- **WHAT THE TASK REQUIRES**: Once the line containing "text_box [109, 927, 219, 1019]" is found in the entries below, reproduce it and every line after it, stopping at and including the line containing "Rendered at 1500 by 1125 pixels."; reproduce nothing else, and keep each line exact.

- **DATA**:
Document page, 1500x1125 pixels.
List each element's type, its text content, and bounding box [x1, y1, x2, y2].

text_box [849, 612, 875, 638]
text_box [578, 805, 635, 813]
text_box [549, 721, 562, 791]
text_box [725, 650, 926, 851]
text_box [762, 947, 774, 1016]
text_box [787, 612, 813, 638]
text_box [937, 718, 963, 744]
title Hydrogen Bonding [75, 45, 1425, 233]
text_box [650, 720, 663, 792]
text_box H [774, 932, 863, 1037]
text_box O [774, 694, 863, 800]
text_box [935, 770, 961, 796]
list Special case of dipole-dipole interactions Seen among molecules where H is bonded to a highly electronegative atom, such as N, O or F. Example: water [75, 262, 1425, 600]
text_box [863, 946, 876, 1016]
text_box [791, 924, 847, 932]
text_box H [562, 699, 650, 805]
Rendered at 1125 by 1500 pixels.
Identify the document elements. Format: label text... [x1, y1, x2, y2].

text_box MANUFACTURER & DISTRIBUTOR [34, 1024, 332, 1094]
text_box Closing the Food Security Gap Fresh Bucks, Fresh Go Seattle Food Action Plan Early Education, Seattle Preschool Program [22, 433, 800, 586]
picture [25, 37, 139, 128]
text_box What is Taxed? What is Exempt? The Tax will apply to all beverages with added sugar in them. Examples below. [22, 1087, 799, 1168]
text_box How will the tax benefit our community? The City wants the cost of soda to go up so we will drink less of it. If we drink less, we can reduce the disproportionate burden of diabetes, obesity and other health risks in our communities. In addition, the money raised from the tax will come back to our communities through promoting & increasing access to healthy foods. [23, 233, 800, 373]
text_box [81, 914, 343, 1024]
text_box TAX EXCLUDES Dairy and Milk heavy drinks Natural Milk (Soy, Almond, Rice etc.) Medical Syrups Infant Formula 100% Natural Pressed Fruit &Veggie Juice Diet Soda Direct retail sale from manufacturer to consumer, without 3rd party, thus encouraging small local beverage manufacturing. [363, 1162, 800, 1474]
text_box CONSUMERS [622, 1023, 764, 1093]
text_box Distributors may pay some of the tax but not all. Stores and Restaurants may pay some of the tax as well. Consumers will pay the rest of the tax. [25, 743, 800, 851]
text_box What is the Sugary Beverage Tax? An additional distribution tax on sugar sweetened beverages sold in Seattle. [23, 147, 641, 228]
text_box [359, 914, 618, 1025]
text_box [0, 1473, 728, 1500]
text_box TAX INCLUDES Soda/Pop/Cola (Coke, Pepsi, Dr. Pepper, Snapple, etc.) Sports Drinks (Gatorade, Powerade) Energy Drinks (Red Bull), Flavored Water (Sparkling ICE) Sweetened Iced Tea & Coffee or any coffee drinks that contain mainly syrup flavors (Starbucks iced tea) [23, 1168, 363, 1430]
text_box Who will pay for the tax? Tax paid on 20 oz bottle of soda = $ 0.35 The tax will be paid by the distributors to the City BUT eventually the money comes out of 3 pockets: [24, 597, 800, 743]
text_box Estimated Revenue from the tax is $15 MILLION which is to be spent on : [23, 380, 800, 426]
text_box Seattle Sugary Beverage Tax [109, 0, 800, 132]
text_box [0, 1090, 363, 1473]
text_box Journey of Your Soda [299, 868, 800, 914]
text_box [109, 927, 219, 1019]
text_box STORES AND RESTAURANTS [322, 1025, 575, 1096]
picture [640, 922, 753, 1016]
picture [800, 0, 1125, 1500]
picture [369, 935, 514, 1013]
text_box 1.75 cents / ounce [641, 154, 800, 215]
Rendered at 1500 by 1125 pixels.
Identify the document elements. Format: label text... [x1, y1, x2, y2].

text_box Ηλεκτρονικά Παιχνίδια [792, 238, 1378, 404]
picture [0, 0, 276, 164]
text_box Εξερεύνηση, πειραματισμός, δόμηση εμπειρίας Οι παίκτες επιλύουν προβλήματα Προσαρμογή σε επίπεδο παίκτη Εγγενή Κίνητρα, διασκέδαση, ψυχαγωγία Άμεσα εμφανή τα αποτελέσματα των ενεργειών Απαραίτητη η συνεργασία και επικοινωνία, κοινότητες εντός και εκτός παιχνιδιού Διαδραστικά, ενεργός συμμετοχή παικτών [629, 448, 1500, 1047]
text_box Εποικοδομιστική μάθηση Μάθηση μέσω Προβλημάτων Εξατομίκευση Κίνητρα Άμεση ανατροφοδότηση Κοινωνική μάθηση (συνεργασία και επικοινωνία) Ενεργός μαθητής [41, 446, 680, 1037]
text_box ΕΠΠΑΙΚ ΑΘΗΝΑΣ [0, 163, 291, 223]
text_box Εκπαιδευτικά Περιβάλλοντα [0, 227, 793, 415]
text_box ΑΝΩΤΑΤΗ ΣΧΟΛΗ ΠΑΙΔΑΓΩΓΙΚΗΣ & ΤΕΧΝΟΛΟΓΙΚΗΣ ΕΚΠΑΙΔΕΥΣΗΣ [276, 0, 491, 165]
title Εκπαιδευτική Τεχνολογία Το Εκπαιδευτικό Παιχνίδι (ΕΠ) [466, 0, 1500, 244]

- **COMPLETED EXERCISE**:
text_box [109, 927, 219, 1019]
text_box STORES AND RESTAURANTS [322, 1025, 575, 1096]
picture [640, 922, 753, 1016]
picture [800, 0, 1125, 1500]
picture [369, 935, 514, 1013]
text_box 1.75 cents / ounce [641, 154, 800, 215]
Rendered at 1500 by 1125 pixels.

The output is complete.